I'm pretty sure my version is correct, as you can see in the journal output of my sysbox service:

Feb 02 21:18:14 lab-shared-ci-runner1-rma1 systemd[1]: Started Sysbox container runtime.
Feb 02 21:18:14 lab-shared-ci-runner1-rma1 sh[2084996]: sysbox-runc
Feb 02 21:18:14 lab-shared-ci-runner1-rma1 sh[2084996]:         edition:         Community Edition (CE)
Feb 02 21:18:14 lab-shared-ci-runner1-rma1 sh[2084996]:         version:         0.4.1
Feb 02 21:18:14 lab-shared-ci-runner1-rma1 sh[2084996]:         commit:         a8c3e99f2d20f0766b2eddf80ff565d7d6edc03f
Feb 02 21:18:14 lab-shared-ci-runner1-rma1 sh[2084996]:         built at:         Tue Feb  1 12:15:24 UTC 2022
Feb 02 21:18:14 lab-shared-ci-runner1-rma1 sh[2084996]:         built by:
Feb 02 21:18:14 lab-shared-ci-runner1-rma1 sh[2084996]:         oci-specs:         1.0.2-dev
Feb 02 21:18:14 lab-shared-ci-runner1-rma1 sh[2085002]: sysbox-mgr
Feb 02 21:18:14 lab-shared-ci-runner1-rma1 sh[2085002]:         edition:         Community Edition (CE)
Feb 02 21:18:14 lab-shared-ci-runner1-rma1 sh[2085002]:         version:         0.4.1
Feb 02 21:18:14 lab-shared-ci-runner1-rma1 sh[2085002]:         commit:         d1f8dfc060fbd8f832c33ac10d43c87aa718efdb
Feb 02 21:18:14 lab-shared-ci-runner1-rma1 sh[2085002]:         built at:         Tue Feb  1 12:16:05 UTC 2022
Feb 02 21:18:14 lab-shared-ci-runner1-rma1 sh[2085002]:         built by:
Feb 02 21:18:14 lab-shared-ci-runner1-rma1 sh[2085008]: sysbox-fs
Feb 02 21:18:14 lab-shared-ci-runner1-rma1 sh[2085008]:         edition:         Community Edition (CE)
Feb 02 21:18:14 lab-shared-ci-runner1-rma1 sh[2085008]:         version:         0.4.1
Feb 02 21:18:14 lab-shared-ci-runner1-rma1 sh[2085008]:         commit:         0e5acbf5dad57d621efb401019bc8895ac540d0f
Feb 02 21:18:14 lab-shared-ci-runner1-rma1 sh[2085008]:         built at:         Tue Feb  1 12:15:52 UTC 2022
Feb 02 21:18:14 lab-shared-ci-runner1-rma1 sh[2085008]:         built by:

/proc/sys/net/ipv4/ping_group_range seems to be unchanged:

root@f2d627e16883:/# ls -lrt /proc/sys/net/ipv4/ping_group_range
-rw-r--r-- 1 root root 0 Feb  2 20:33 /proc/sys/net/ipv4/ping_group_range
root@f2d627e16883:/# cat /proc/sys/net/ipv4/ping_group_range
65534   65534
rodnymolina commented 2 years ago

You did everything right @href, it's my fault as I missed to merge two commits with relevant changes into our public sysbox-fs repo.
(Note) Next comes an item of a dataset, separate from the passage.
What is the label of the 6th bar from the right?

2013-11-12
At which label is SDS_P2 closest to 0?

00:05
And, unfortunately, our CI didn't catch this either coz this being a brand-new feature, we haven't updated our ci-jobs to execute the new buildx-specific testcases ...

Thanks for letting me know. I'll have this fixed in a couple of hours.
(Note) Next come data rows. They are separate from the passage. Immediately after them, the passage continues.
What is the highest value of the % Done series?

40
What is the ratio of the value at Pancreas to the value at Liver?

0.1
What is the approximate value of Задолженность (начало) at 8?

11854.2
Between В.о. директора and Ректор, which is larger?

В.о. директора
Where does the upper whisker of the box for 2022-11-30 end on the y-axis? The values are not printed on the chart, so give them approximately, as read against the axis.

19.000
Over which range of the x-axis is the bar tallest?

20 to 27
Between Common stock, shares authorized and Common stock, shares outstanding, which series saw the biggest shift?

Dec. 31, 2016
rodnymolina commented 2 years ago

@href, changes are merged now.

Another thing, please keep in mind that Sysbox will need to be configured as the default runtime if you are attempting to launch a buildkit container from your host system (buildkit would run at level-1 in this case). Unfortunately, neither buildx nor buildctl clis offer a runtime flag, so you'll need to make use of the following instruction to set this up -- otherwise the buildkit runner will be created with the regular (oci) runc.
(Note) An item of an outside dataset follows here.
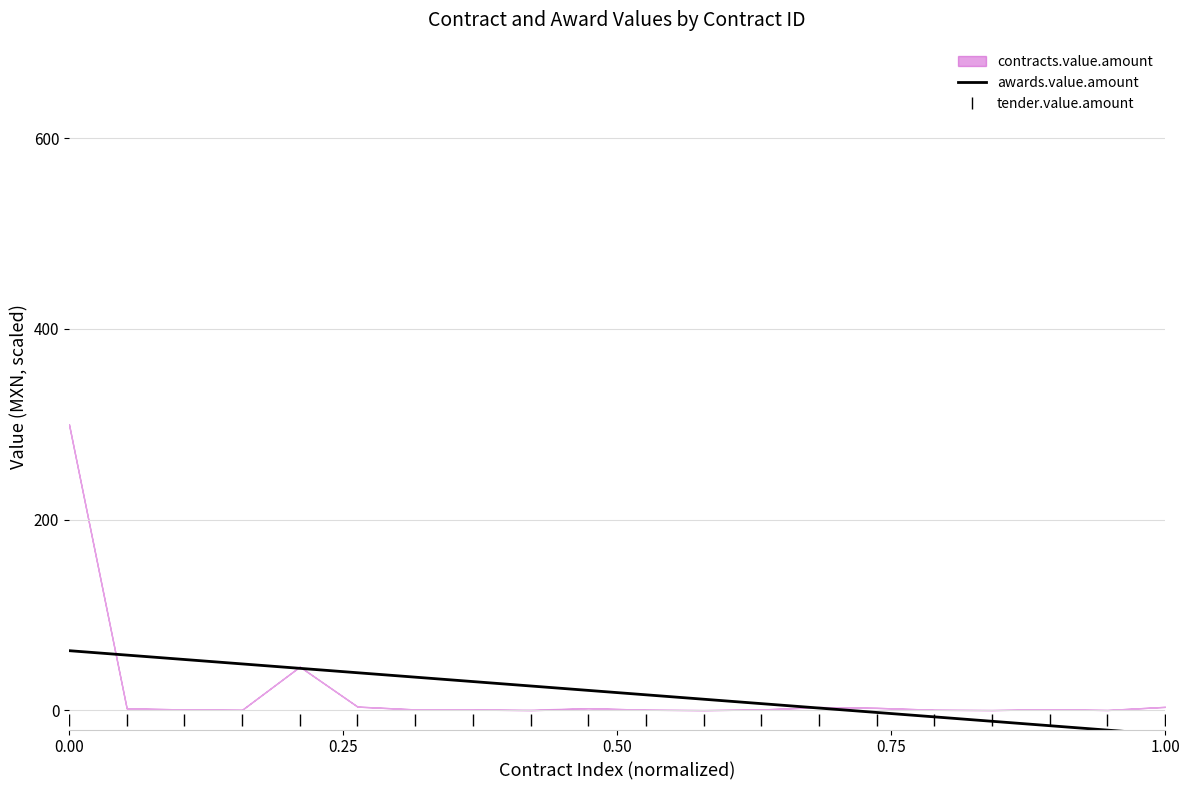

What is the maximum value for awards.value.amount?

62.7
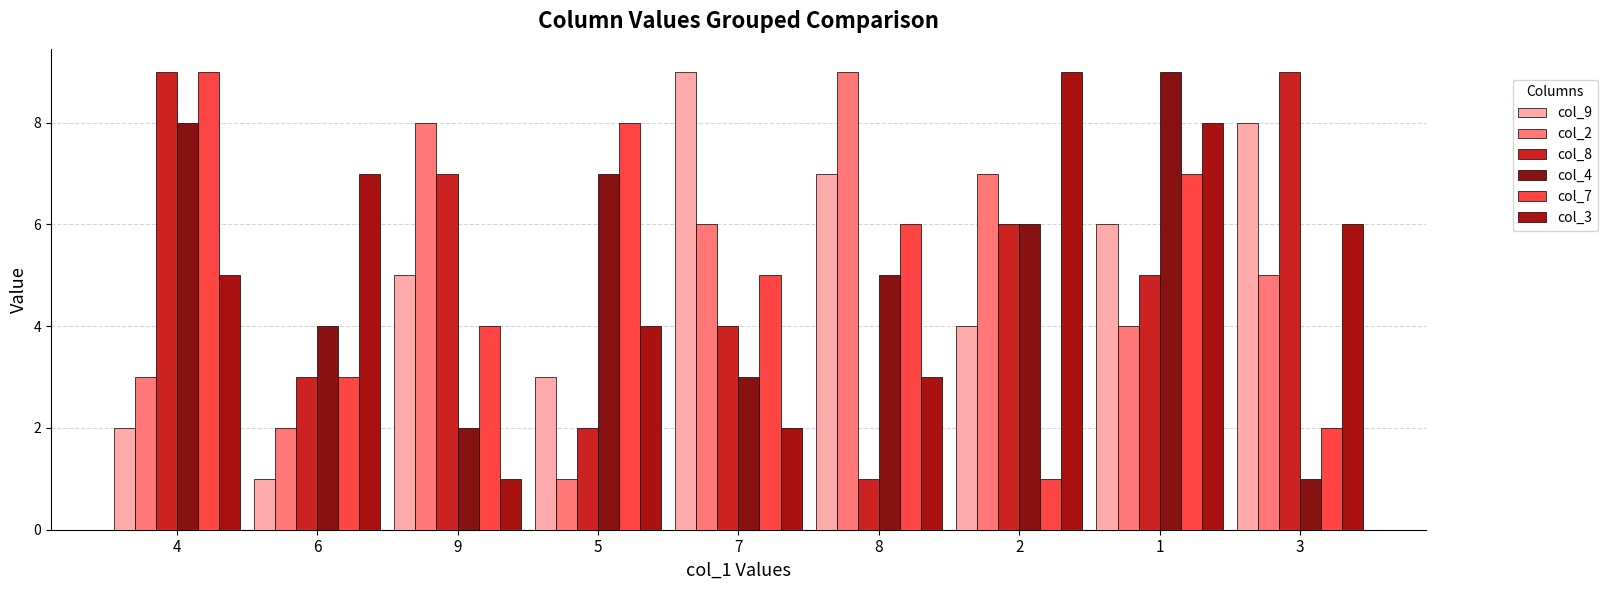

What is the total value across all series at 7?

29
rmolina@dev-vm1:~/sysbox$ sudo ./scr/docker-cfg --default-runtime=sysbox-runc

Alternatively, if you are trying to launch buidkit within a sysbox container (buildkit running at level-2), then there's no extra configuration required.

href commented 2 years ago

Thanks, I retried it with the latest build and it worked as expected. Thank you! Looking forward to a release 🙂

rodnymolina commented 2 years ago

@lox, I'll go ahead and close this one now. Please re-open it if have any question.